In fact, the only real importance of all these parties is that their existence goes to prove what many of us realised at the time: the restrictions widely accepted by a compliant public were completely pointless. I do not have much faith in any aspect of Johnson’s character, but I do believe in his cowardice. I am certain that, if he thought for a moment that his browsing and sluicing would expose him to the risk of death by hideous plague, he would have stayed inside and hidden under the bed.
Johnson and his fellow ministers had all the data, which they refused to share with us. They knew that separating families and leaving the elderly to die alone were acts of pointless sadism. That is the scandal. The answer to those self-righteous people who begin their criticisms of Johnson with the words “We obeyed all the rules. We made sacrifices…” is simply this: “You shouldn’t have done. The first sacrifice you made was that of your own good judgement and sense of proportion. The second was the liberty of your fellow citizens.” Of course, many people were left with no choice. The staff in what are laughably called “care homes” or the police, or some other agency of government forcibly prevented them from acting decently and humanely. But those who failed their friends and family merely in order to obey the rules should be ashamed. Perhaps they are ashamed, and are now venting their shame in fury against Johnson.
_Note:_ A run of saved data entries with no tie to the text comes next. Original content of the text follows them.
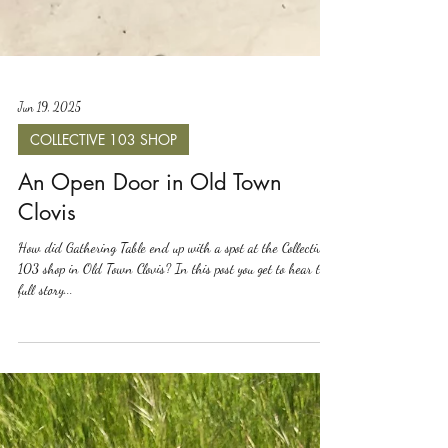
Jun 19, 2025
COLLECTIVE 103 SHOP
An Open Door in Old Town
Clovis
How did Gathering Table end up with a spot at the Collective
103 shop in Old Town Clovis? In this post you get to hear the
full story...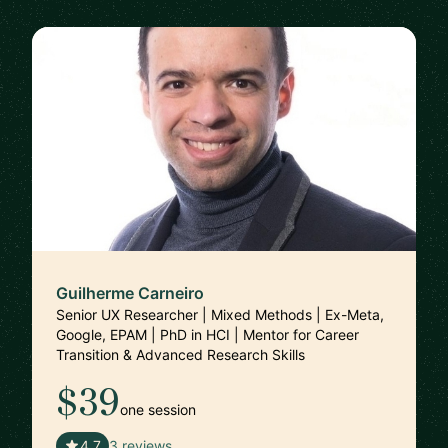
Guilherme Carneiro
Senior UX Researcher | Mixed Methods | Ex-Meta,
Google, EPAM | PhD in HCI | Mentor for Career
Transition & Advanced Research Skills
$39
one session
🇵🇹
4.7
3 reviews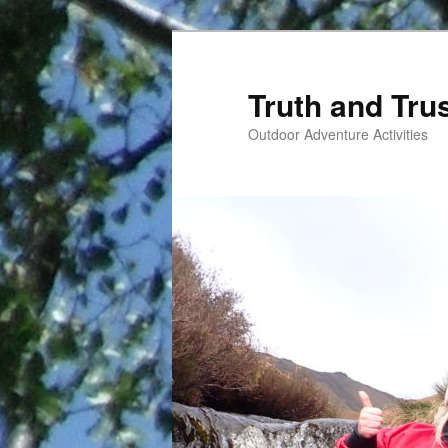
Skip
to
primary
Truth and Tru
content
Outdoor Adventure Activities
There is still a lamentable failure in the mainstream media to join the dots. They scream about the hypocrisy of the government: one law for us and another for them. However, they are very bashful about pointing out that, since medical rules by their very nature apply equally to everyone, these cannot have been medical rules. Their only purpose was social control. If you were prevented from saying goodbye to your mother on her deathbed or spending Christmas with your grandchildren, it was because those who run the country were drunk on power and wanted to display their dominance over you. Let that make you angry. Who cares if they were drunk on Pinot Grigio as well?
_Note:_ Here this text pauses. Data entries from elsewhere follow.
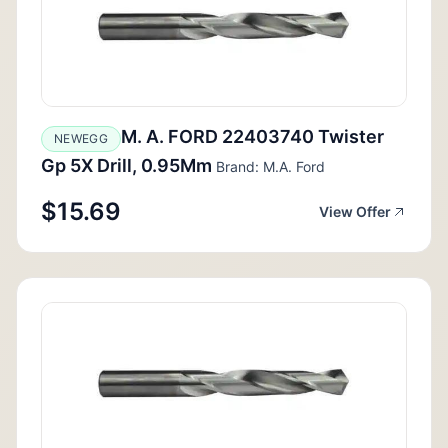
M. A. FORD 22403740 Twister
NEWEGG
Gp 5X Drill, 0.95Mm
Brand: M.A. Ford
$15.69
View Offer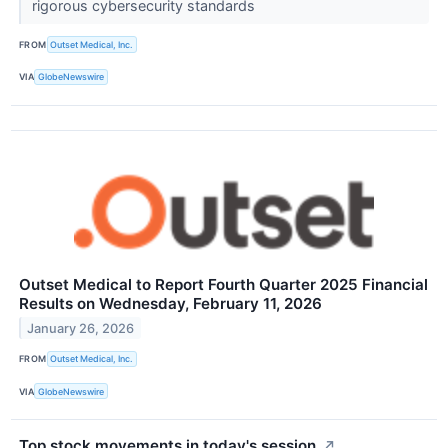
rigorous cybersecurity standards
FROM
Outset Medical, Inc.
VIA
GlobeNewswire
Outset Medical to Report Fourth Quarter 2025 Financial
Results on Wednesday, February 11, 2026
January 26, 2026
FROM
Outset Medical, Inc.
VIA
GlobeNewswire
Top stock movements in today's session.
↗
It looks increasingly as though we are heading towards the biggest “I told you so” in history. It may be rather difficult for those of us who have seen the truth for two years now, and who have been quite vocal about it, and who have received plenty of abuse for pointing it out, to deal charitably with those who were slower on the uptake. What is truly essential, however, is that those who were wrong now understand the nature of their mistake and are compelled to admit it. In a recent broadcast for Novara Media, the perennially obtuse Dalia Gebrial doubled down on her refusal to accept the evidence. Those who obeyed all the rules should continue to feel virtuous, she said. They were acting responsibly. They were saving lives.
They were not saving lives. They were not acting virtuously. It may be difficult to accept that one suffered needlessly because one was duped and bullied and nudged and wheedled and fussed and bothered and bossed and coerced and dragooned and intimidated into compliance with some pointless rules, but truth is all too often a bitter pill. At last, the reality is clear, and the two faces of Janus, for once, bear the same expression.